EXERCISES |
1. From the head of school's report on the first 100 workdays, return everything from "Beyond the walls" down to "the Museum District.", unchanged.
2. Resume the head of school's report on the first 100 workdays, picking up right after its final sentence.

During these first 100 workdays I have been leading the board, administration, and faculty through the finishing stages of the ISAS self-study for re-accreditation, and performing the routine administrative duties of any head of school—from board reports to budgeting, to admissions strategies and faculty support. The majority of my time, however, has been spent building relationships with the people of Post Oak and beyond.

Beyond the walls of Post Oak I have attended the fall meetings for both the Houston Association of Independent Schools (HAIS), and the Independent Schools Association of the Southwest (ISAS). I have also visited a couple of our neighboring schools both in Bellaire and in the Museum District.

Here at Post Oak it has been great getting to know students, working with this tremendous staff and meeting with parents. Many of you have been able to join me at one of the events over the past few months. I have hosted coffees during the day and presented at two parent education evenings. For those who were able to attend, you know that I truly want to hear from you as much as you hear from me. If you haven’t been able to attend an event or meet with me in person, I still want to check in with you. How has the first part of this year been for your students and your family? I would like to know, so I am going to ask you to do me a favor. As this Post comes out, you will also receive an email with a survey. Please take some time to respond to it so that I can “take a temperature” of the community. The Parent Partnership agreement is a foundational part of the Post Oak culture. As a partnership requires, keeping the lines of communication open is a top priority for me as head.

DATASET EXCERPT |
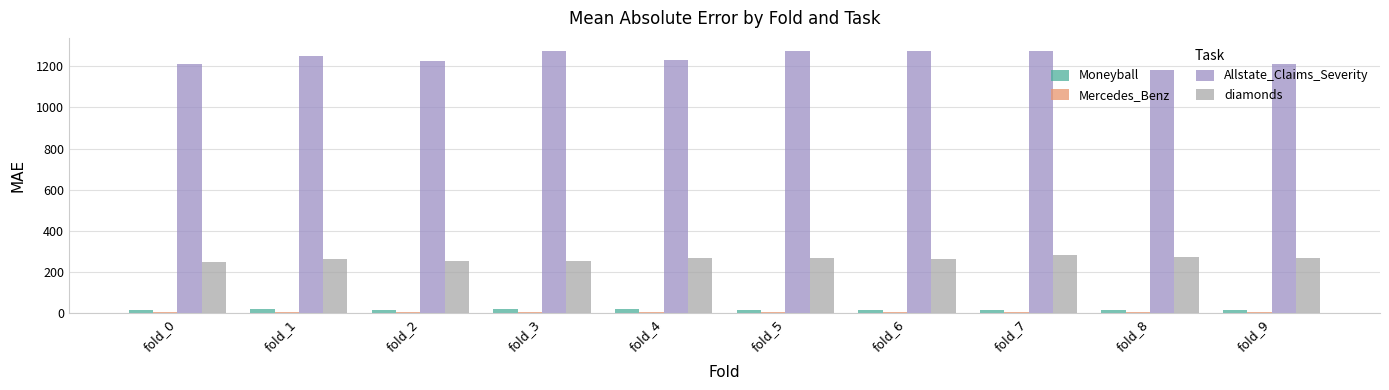

What is the difference between the maximum and minimum values in the diamonds series?

34.9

ANSWERS TO THE EXERCISES |
1.
Beyond the walls of Post Oak I have attended the fall meetings for both the Houston Association of Independent Schools (HAIS), and the Independent Schools Association of the Southwest (ISAS). I have also visited a couple of our neighboring schools both in Bellaire and in the Museum District.

2.
 

Happiness + Fun = Academic Success

by Maura Joyce, Head of School

My family and friends all over the country have been checking in with me to see how I am faring in regards to the big move to Texas. We talk about Houston and my son’s transition and, of course, they ask about my new job as head at Post Oak. In addition to telling them how busy I have been and how much I am learning about the school, I have found myself saying over and over again, “It is a happy place to be.” I really mean that and I experience it on a daily basis. I walk through the halls at Post Oak and see happy children working alongside happy adults. I observe students having fun in their classes, in their work, in their community. These two attributes—a happy school climate and work that is fun—I come to expect in the best Montessori schools. When done well, as it is at Post Oak, a Montessori environment is joyfully engaging.

As usual, the rest of the education world is working hard to “catch up” and is discovering, through research, what Post Oak has known and practiced for years. Two educational articles caught my attention this past month. The first was published on NPR Ed, the learning and tech section of their online news: “How a Happy School Can Help Students Succeed.” The second article was published in the Independent School Management (ISM) Ideas & Perspectives and is titled: “The Rhetoric of Rigor II: Stress, Schedules, and Fun.”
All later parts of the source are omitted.